Let's see... the girls in the white dresses were on my Canon10D, as were all of the bottom galleries except for landscapes, and all but Bruno in Portraits. The rest were film. One of the B&amp;Ws might be converted from color, but most are T-Max.


----------



## ksmattfish (Mar 12, 2004)

nice stuff

my favorites are from the "Little Worlds" and "Atomic Eggplant" albums.


----------



## vonnagy (Mar 12, 2004)

good stuff, nice portraits and l dig the atomic eggplant too!

oh, and thanks for your contributions to this forum as well!


----------



## oriecat (Mar 12, 2004)

You've got some really nice stuff.

Here's my complaint, and maybe this is standard and I just don't know it since I don't visit a lot of gallery set-ups...

But I wanted to see the full pic of the one at the bottom right on the main page (where it says landscapes).  So I click it, another album.  Click it again, another album!  Click it again, small version, click it again, full version.  So it took me 4 clicks to get to see what I wanted to see.  I understand the need for organization, but sub-albums of sub-albums of sub-albums?!


----------



## markc (Mar 12, 2004)

oriecat said:
			
		

> I understand the need for organization, but sub-albums of sub-albums of sub-albums?!

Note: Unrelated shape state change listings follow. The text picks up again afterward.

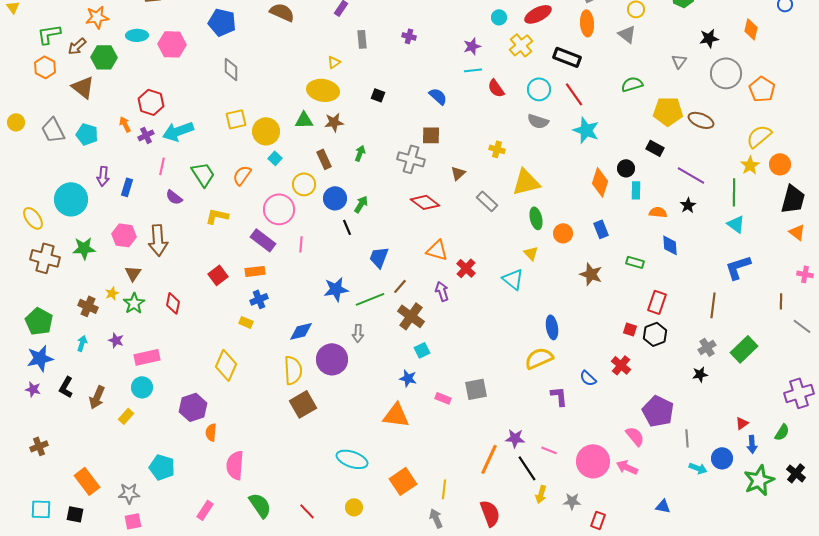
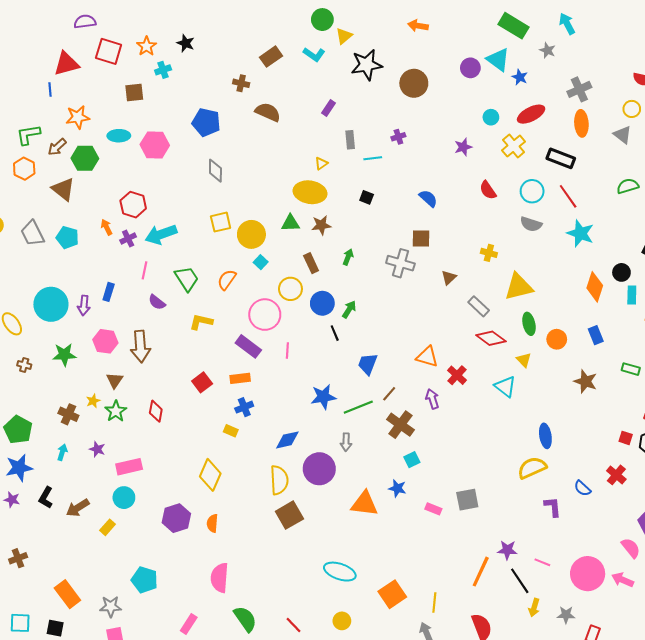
purple cross: (409, 36) -> (398, 137), turned -32
cyan line: (473, 70) -> (373, 158), moved
purple arrow: (103, 176) -> (84, 305), moved
red diamond: (425, 202) -> (491, 338), moved
brown cross: (45, 258) -> (24, 365), size x0.5
brown arrow: (97, 397) -> (78, 508), turned 35
orange triangle: (396, 415) -> (364, 504), moved
orange semicircle: (211, 432) -> (212, 523), moved

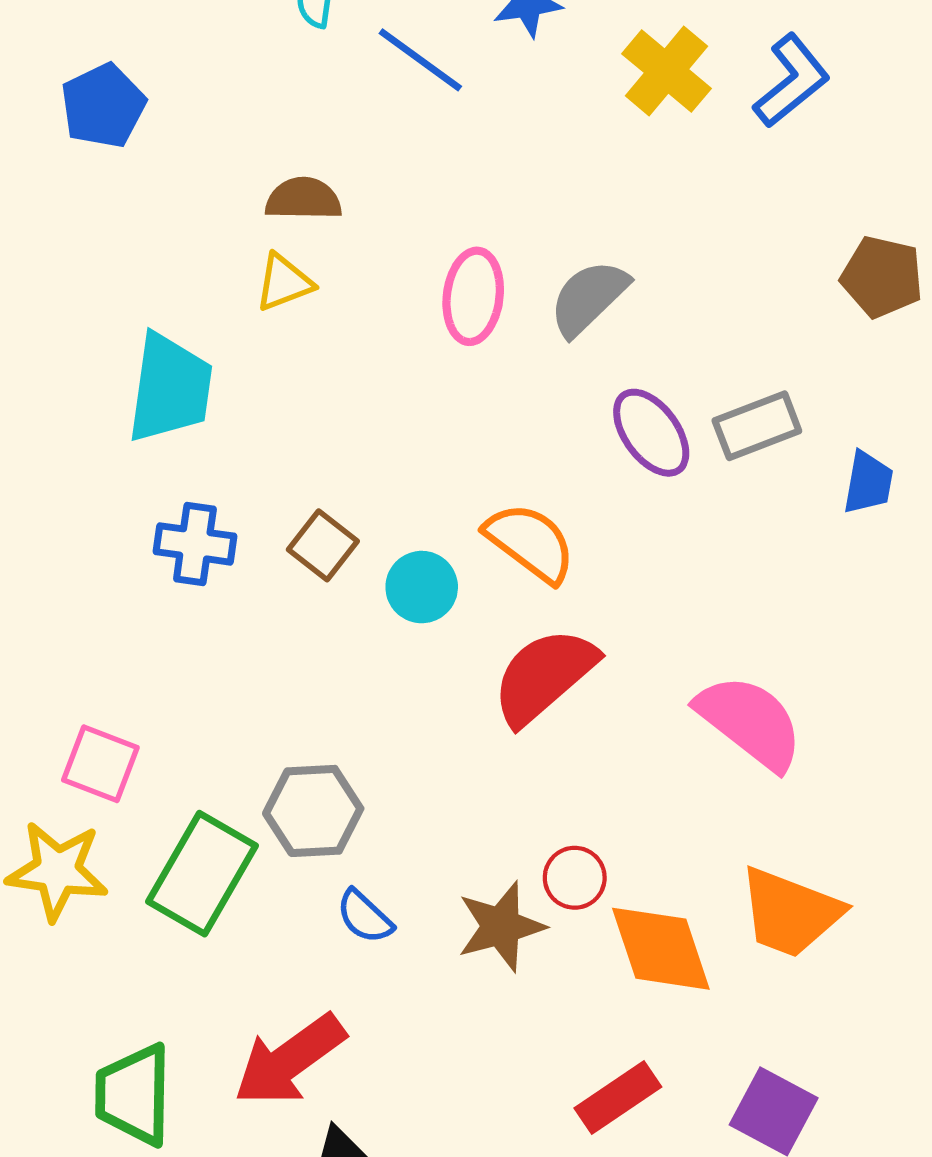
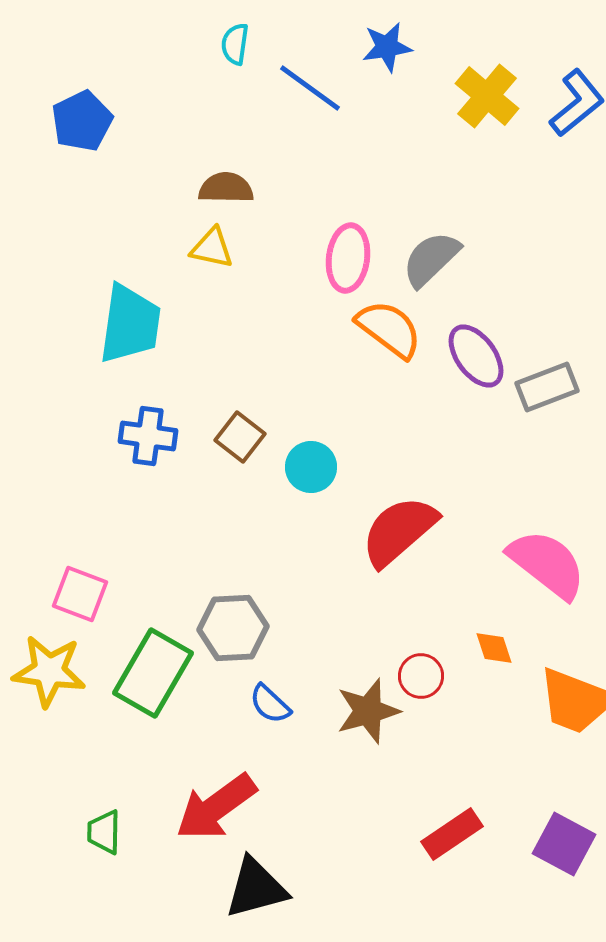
yellow triangle: (284, 282) -> (212, 248), turned 33
gray rectangle: (757, 426) -> (547, 387), moved
orange semicircle: (530, 543) -> (389, 329), moved
orange diamond: (661, 949) -> (494, 648), moved, size x0.5
green trapezoid: (134, 1095) -> (104, 832), size x0.6

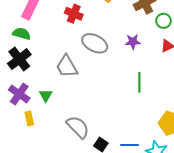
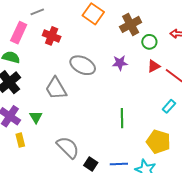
red cross: (74, 14) -> (52, 36), moved
green line: (139, 82) -> (122, 118), moved

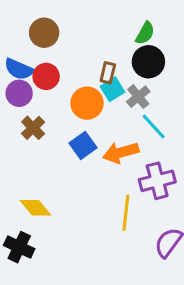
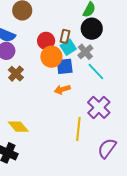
red circle: (46, 76) -> (46, 41), moved
blue square: (83, 145) -> (65, 66), moved, turned 30
orange arrow: (121, 153) -> (62, 89), moved, size x0.7
purple cross: (157, 181) -> (99, 107), turned -30

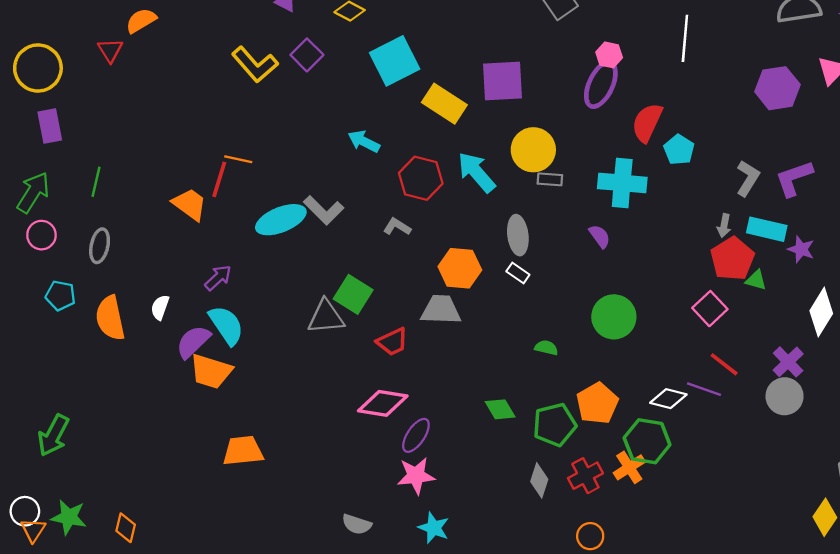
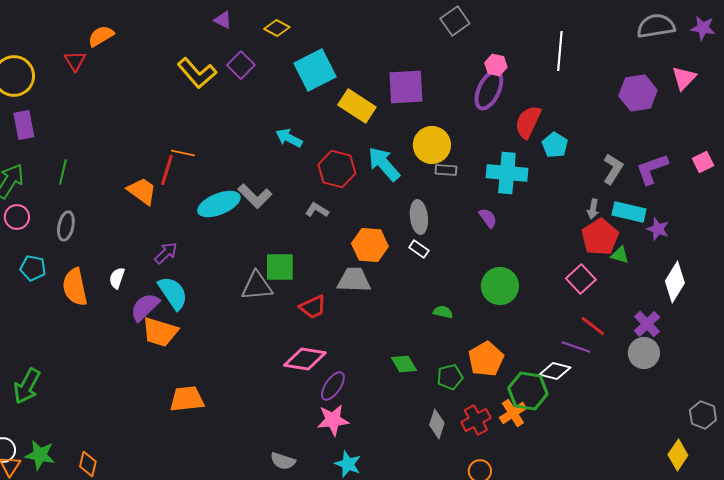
green square: (353, 294) -> (280, 267), turned -32
white diamond: (668, 399) -> (555, 371), moved
green pentagon: (555, 425) -> (450, 377), size x0.7

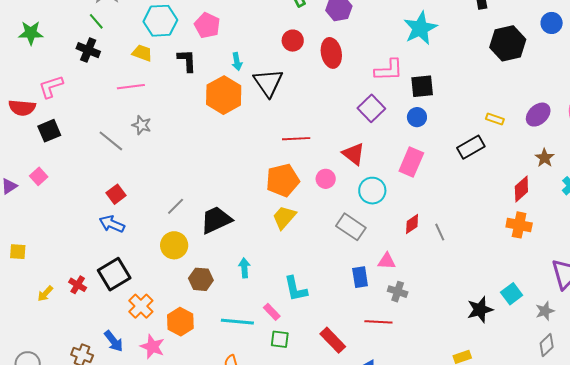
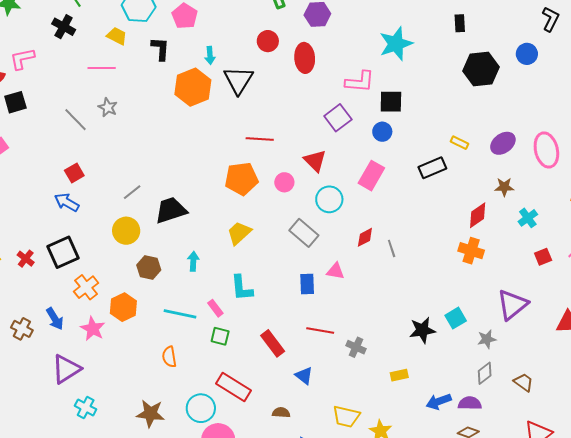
brown star: (545, 158) -> (504, 187), turned 30
yellow trapezoid: (284, 217) -> (239, 233), moved
gray cross: (398, 292) -> (356, 347), moved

Yeah, I had been wondering about that. Thanks for mentioning it. I had planned on putting more in each, but it doesn't look  like it will be happening soon. I think  I'll consolidate them a bit...

Done, and thanks!


----------



## karissa (Mar 12, 2004)

Oh... I love b&w.....   Wonderful shots.... wow... nice.


----------



## markc (Mar 12, 2004)

Thanks everyone! The checks are in the mail.


----------



## karissa (Mar 12, 2004)

markc said:
			
		

> Thanks everyone! The checks are in the mail.



Whooohooo!  Payday!


----------